ORO VIL - The incredible story of the first Spanish Western (or how the Sierra de Guadarrama became the Wild West)

 

     The book contains the secrets of 'Oro vil,' a film directed by Eduardo García Maroto, which he shot in La Pedriza in 1941, and of which no copies remain.

Writers Miguel Olid & Víctor Matellano recover in 'Oro vil. Spanish Pioneer Western' the script and filming details of this almost forgotten movie that was shot in 1941.

“Oro vil” is proof that Eduardo García Maroto was a precursor of Spanish cinema, and as such, he paid the price. He was always one step ahead, which meant he was never in the right place at the right time,” explain Miguel Olid and Víctor Matellano. They have just published "Oro vil. Spanish Pioneer Western" (Pigmalion, 2024), a book about the first Spanish western film, predating any Euro-western and even Joaquín Romero Marchent's “El Coyote” films, whose footage has been lost, but for which they have managed to republish the script and recover numerous photographic materials

     In October 1941, the pioneering Spanish western “Oro vil” was filmed under the direction of Eduardo García Maroto from Jaén, in the Madrid landscape of La Pedriza, in the municipality of Manzanares El Real, within the judicial district of Colmenar Viejo. A police motorcyclist even arrived on set to immediately take the director to Madrid. The production team feared that the director had gotten involved in some political matter, as he had previously clashed with the censorship of the dictatorship. But no. It turned out that Maroto had to temporarily take charge of José Luis Sáenz de Heredia’s “Raza” (released 01/05/42), which was filming in Barcelona, based on Franco’s novel of the same name. The film that exalted the national-Catholic ideology of the Francoist regime, “by imperative obligation”.

     Two years after the Civil War ended, and when only pre-“Stagecoach” westerns had reached this country, since that movie wouldn't be released here (10/44) for a few years after 'Oro vil", the great western enthusiast García Maroto, as brave as he is determined, dared to tackle a western, but not as a parody—instead, in a dramatic key.

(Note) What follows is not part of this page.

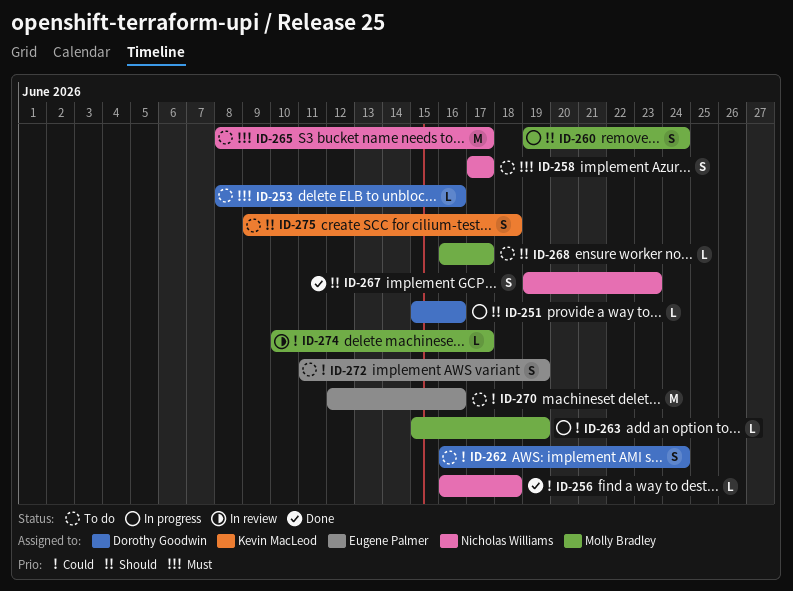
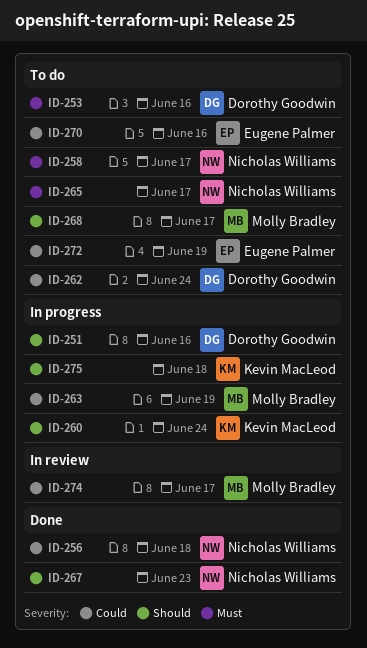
ID-260, owner: Molly Bradley -> Kevin MacLeod
ID-275, status: To do -> In progress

     Rovil [?] was/had a precarious way of approaching the Far West: it cost one hundred and fifty thousand pesetas compared to "Raza"'s one million six hundred and fifty thousand, so there were neither suitable revolvers nor horses for the specialists to use for action. And it was not exactly a success, but it was pioneering in that wonderful anachronism of filming stories of the American Far West in Spain. It was created to make up for a scam [?], and because García Maroto knew the landscapes of La Pedriza, having filmed “La hija del penal” (released 01/13/36), there.

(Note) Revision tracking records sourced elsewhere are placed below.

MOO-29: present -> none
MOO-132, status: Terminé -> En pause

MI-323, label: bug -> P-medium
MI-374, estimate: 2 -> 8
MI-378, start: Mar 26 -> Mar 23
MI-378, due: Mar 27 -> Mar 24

     It seems that no copy of “Oro vil” has been preserved to this day, although the script and some on-set photos, stills, and posters do exist, giving an idea of what the film was like. It tells the story of a Spaniard arriving in a land inhabited by Native Americans, where gold prospectors abound. Due to its limitations, it didn't have grand horseback chases, but it did feature skirmishes and fistfights. Up to that point, the westerns García Maroto had been able to see, and which had still captivated him, were quite simple and primitive in terms of plot and characters—very basic, good guy-bad guy characters in low-budget "horse operas," the popular horseback tales. And “Oro vil” has much of that kind of look, perhaps even more primitive in this case, which makes García Maroto's effort an even more heroic undertaking. The script and photographs included in this volume attest to this.

     A pioneer in many things, García Maroto is also one in the Western genre, later participating in other American productions of the genre filmed on Spanish soil, such as “The Return of the Seven” in the provinces of Alicante and Madrid, or “Villa Rides”, in Colmenar Viejo, among other locations. The book, besides reviewing the filming epic of “Oro vil” or the biography of this author to be recognized, Eduardo García Maroto, also discusses other milestones of the Western in Spain, such as the first films in Hoyo de Manzanares and Colmenar Viejo, in this year 2024, which marks sixty years since “A Fistful of Dollars”.